En échange on nous promet un corps, une vie, une boisson ou un vêtement de rêve qui fera de nous une femme ou un homme de rêve… Sans nul doute ailleurs et dans une autre vie, car il suffit d’observer la foule arpentant les rues commerçantes de n’importe quelle ville d’Europe pour constater un écart considérable entre ces soi-disantes vies de rêve – désormais en vente libre – et la réalité du quotidien des Européens.
À quoi rêvent les peuples occidentaux d’aujourd’hui ? De quelles matières psychiques sont-ils constitués et comment luttent-ils, consciemment et inconsciemment, contre l’invasion de ce monde moderne, qui n’a renoncé ni à la manipulation ni à l’asservissement ?

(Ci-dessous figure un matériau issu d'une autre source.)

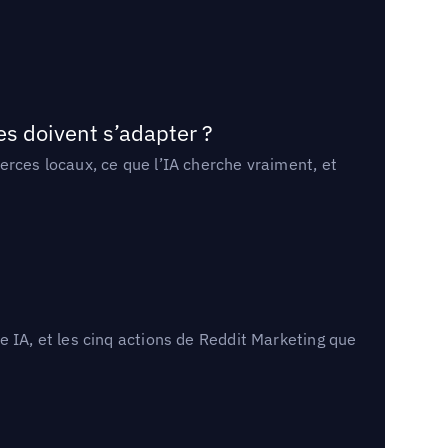
es doivent s’adapter ?
erces locaux, ce que l’IA cherche vraiment, et
 IA, et les cinq actions de Reddit Marketing que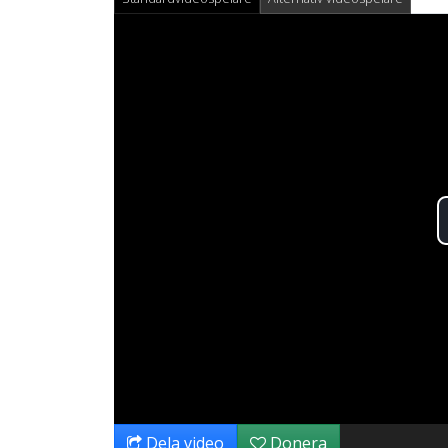
Dela video
Donera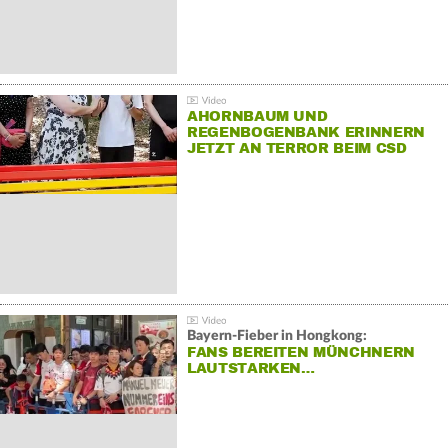
AHORNBAUM UND
REGENBOGENBANK ERINNERN
JETZT AN TERROR BEIM CSD
Bayern-Fieber in Hongkong:
FANS BEREITEN MÜNCHNERN
LAUTSTARKEN…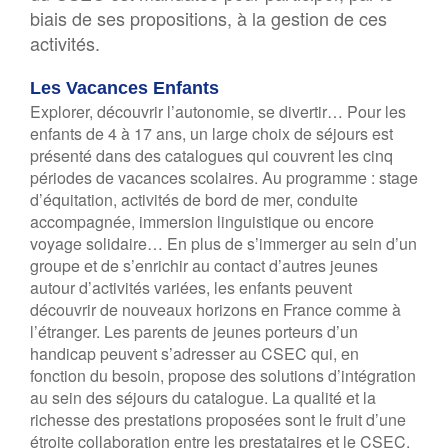
biais de ses propositions, à la gestion de ces
activités.
Les Vacances Enfants
Explorer, découvrir l’autonomie, se divertir… Pour les
enfants de 4 à 17 ans, un large choix de séjours est
présenté dans des catalogues qui couvrent les cinq
périodes de vacances scolaires. Au programme : stage
d’équitation, activités de bord de mer, conduite
accompagnée, immersion linguistique ou encore
voyage solidaire… En plus de s’immerger au sein d’un
groupe et de s’enrichir au contact d’autres jeunes
autour d’activités variées, les enfants peuvent
découvrir de nouveaux horizons en France comme à
l’étranger. Les parents de jeunes porteurs d’un
handicap peuvent s’adresser au CSEC qui, en
fonction du besoin, propose des solutions d’intégration
au sein des séjours du catalogue. La qualité et la
richesse des prestations proposées sont le fruit d’une
étroite collaboration entre les prestataires et le CSEC.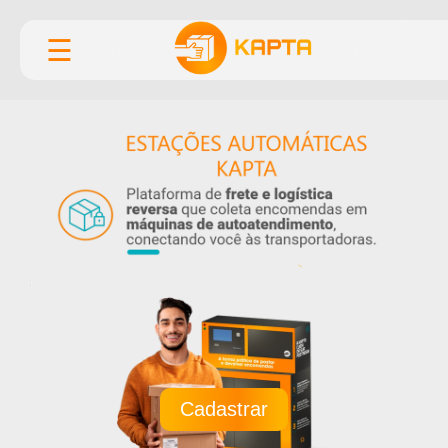
☰
Cadastrar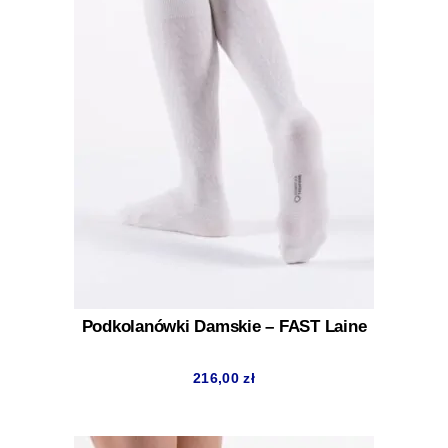
Podkolanówki Damskie – FAST Laine
216,00
zł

Se pose alors la question de déterminer, au niveau du pouvoir politique et économique, qui se soucie encore des rêves des citoyens ? Et, partant, qui envisage sérieusement de bâtir un projet de société plutôt que de fragmenter cette dernière en autant de pôles anxiogènes et de bombes à retardement ? Obsession visant à écouler un surplus permanent de marchandises et services qui rendent, certes, le quotidien plus agréable, mais qui, si ce n’est déjà fait, risque d’entraîner un profond délabrement social, psychique et politique qui, finalement, pourrait bien n’être qu’une autre forme d’esclavagisme et de guerre. Déguisée en pub de rêve.
Lalie Walker
Dernières parutions
Vivre le rêve (accéder au rêve lucide), Editions La Martinière, 2007
À l’ombre des humains, Editions de l’atelier in8, 2008
[1] En occident, l’interprétation des rêves a été interdite dès les premiers siècles de l’ère chrétienne par l’Eglise catholique romaine, violemment relayée au Moyen âge par l’Inquisition, période où les « sorcières » deviennent gardiennes des rêves du petit peuple, à leurs risques et périls. De l’Oracle de Delphes à la Révolution française et aux Romantiques, l’étude des rêves demeure assimilée aux pratiques divinatoires. Elle est restée interdite jusqu’en 1992 par l’article R. 34 de l’ancien code pénal, dit Code Napoléon.
[2] La télé enchaînée (pour une psychanalyse politique de l’image) Editions Homnisphères, 2008
[3] Lire à ce propos l’excellent livre de Bernard Stiegler, La télécratie contre la démocratie, éditions Flammarion, 2007 où l’auteur développe une réflexion sur le capitalisme pulsionnel.